**GOAL OF THE EXERCISE**. Read the records that follow and state how many lines hold "into", adding nothing else.

===== GIVEN RECORDS =====

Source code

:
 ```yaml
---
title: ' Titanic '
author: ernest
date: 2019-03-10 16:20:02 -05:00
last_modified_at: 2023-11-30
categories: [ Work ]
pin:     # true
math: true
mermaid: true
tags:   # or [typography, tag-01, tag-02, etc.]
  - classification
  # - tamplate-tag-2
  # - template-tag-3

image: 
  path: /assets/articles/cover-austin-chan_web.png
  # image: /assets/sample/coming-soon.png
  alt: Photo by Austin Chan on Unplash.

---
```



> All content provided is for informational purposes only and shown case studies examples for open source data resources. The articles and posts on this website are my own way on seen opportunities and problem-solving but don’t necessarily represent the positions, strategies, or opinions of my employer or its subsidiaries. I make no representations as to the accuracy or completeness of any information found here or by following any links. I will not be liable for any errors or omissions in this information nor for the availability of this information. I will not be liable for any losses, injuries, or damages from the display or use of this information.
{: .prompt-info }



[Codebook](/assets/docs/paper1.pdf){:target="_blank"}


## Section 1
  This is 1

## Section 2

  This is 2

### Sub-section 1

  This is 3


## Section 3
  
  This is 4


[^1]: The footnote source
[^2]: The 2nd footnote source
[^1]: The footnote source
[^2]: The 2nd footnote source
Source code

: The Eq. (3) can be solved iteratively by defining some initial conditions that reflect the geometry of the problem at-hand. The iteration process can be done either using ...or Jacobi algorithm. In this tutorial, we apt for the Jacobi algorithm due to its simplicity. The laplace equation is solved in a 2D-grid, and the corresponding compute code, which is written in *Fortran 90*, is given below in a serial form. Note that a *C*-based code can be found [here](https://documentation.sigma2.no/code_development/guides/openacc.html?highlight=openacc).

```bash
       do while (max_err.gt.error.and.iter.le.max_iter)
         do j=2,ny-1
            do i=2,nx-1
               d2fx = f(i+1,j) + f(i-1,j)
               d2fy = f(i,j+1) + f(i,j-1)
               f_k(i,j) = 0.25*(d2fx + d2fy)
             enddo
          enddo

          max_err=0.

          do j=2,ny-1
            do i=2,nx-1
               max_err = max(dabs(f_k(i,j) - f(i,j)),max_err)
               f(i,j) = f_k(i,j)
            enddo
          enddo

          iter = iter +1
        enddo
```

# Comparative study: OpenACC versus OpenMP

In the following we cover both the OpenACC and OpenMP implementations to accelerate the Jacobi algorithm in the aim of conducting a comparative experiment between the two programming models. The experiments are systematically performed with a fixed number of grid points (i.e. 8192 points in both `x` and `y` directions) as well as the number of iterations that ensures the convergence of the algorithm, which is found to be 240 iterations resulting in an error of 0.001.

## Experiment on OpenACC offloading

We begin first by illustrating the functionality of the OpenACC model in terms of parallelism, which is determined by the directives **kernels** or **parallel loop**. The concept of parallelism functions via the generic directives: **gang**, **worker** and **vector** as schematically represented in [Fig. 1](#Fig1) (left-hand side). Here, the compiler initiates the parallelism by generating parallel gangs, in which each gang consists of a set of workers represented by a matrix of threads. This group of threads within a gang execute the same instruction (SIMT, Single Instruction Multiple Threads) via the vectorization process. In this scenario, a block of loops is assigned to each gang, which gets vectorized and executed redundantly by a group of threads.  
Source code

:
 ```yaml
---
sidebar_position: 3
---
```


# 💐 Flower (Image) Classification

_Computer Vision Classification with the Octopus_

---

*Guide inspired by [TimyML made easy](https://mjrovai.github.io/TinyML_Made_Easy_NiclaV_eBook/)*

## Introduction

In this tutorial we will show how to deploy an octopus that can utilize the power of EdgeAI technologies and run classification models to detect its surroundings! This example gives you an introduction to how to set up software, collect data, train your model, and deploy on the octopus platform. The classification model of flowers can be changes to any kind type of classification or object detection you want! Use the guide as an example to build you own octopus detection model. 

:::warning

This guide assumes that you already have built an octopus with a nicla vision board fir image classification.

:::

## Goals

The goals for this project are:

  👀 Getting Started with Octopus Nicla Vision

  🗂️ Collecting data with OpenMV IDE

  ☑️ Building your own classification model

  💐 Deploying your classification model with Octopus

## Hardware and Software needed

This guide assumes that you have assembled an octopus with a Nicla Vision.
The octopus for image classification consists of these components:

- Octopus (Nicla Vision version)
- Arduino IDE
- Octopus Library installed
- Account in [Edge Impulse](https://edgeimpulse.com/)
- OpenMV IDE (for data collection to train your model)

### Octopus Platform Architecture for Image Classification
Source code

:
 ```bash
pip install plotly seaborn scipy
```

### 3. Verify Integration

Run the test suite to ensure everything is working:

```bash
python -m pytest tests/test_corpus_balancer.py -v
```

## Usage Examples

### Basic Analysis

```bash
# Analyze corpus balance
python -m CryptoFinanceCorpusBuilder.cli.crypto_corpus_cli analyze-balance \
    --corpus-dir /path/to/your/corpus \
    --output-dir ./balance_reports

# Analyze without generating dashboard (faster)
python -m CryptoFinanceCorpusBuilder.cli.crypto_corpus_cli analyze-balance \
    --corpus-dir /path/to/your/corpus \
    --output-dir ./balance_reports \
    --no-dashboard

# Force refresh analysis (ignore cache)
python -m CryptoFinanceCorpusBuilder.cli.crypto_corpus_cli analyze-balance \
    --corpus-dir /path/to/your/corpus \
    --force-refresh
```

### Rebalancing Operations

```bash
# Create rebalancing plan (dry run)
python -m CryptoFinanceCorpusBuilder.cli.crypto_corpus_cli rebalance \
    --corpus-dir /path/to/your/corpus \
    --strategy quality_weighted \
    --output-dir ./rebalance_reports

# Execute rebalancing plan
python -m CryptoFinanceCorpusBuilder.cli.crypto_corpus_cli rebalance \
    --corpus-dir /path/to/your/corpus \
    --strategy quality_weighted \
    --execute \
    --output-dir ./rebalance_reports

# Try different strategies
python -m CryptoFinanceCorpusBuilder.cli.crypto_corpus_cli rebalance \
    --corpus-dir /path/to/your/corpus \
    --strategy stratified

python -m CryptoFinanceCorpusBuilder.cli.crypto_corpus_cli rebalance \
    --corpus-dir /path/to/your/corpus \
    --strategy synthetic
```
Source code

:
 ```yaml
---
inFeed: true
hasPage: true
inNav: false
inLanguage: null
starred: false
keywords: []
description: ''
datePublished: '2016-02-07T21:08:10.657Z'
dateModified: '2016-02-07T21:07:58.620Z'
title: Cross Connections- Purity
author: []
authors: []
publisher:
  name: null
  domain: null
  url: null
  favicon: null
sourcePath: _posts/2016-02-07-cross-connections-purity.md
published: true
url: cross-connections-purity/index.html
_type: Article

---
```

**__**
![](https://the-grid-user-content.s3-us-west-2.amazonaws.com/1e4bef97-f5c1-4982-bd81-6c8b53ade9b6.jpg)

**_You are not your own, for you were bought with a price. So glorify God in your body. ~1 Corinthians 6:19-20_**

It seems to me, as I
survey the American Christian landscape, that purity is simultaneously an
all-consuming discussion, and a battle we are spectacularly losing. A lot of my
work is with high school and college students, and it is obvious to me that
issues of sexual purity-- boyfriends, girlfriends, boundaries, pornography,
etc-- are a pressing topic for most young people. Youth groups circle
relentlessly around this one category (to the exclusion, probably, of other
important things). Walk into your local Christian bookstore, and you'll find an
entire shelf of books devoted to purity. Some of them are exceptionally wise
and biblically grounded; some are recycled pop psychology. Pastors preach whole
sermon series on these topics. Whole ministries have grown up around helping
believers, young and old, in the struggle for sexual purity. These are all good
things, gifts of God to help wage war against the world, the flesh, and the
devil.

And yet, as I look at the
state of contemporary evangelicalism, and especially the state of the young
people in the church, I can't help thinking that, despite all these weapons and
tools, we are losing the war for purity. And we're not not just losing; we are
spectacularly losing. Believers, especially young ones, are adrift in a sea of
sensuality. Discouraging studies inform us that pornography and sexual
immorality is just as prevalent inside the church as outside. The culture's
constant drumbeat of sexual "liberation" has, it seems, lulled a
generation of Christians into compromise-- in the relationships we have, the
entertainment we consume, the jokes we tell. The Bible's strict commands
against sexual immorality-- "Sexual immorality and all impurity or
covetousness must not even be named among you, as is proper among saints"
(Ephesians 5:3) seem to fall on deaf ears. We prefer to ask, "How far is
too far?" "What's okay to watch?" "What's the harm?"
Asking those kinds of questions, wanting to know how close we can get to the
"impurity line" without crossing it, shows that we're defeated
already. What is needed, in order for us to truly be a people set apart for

=====

**EXERCISE RESULT**. 2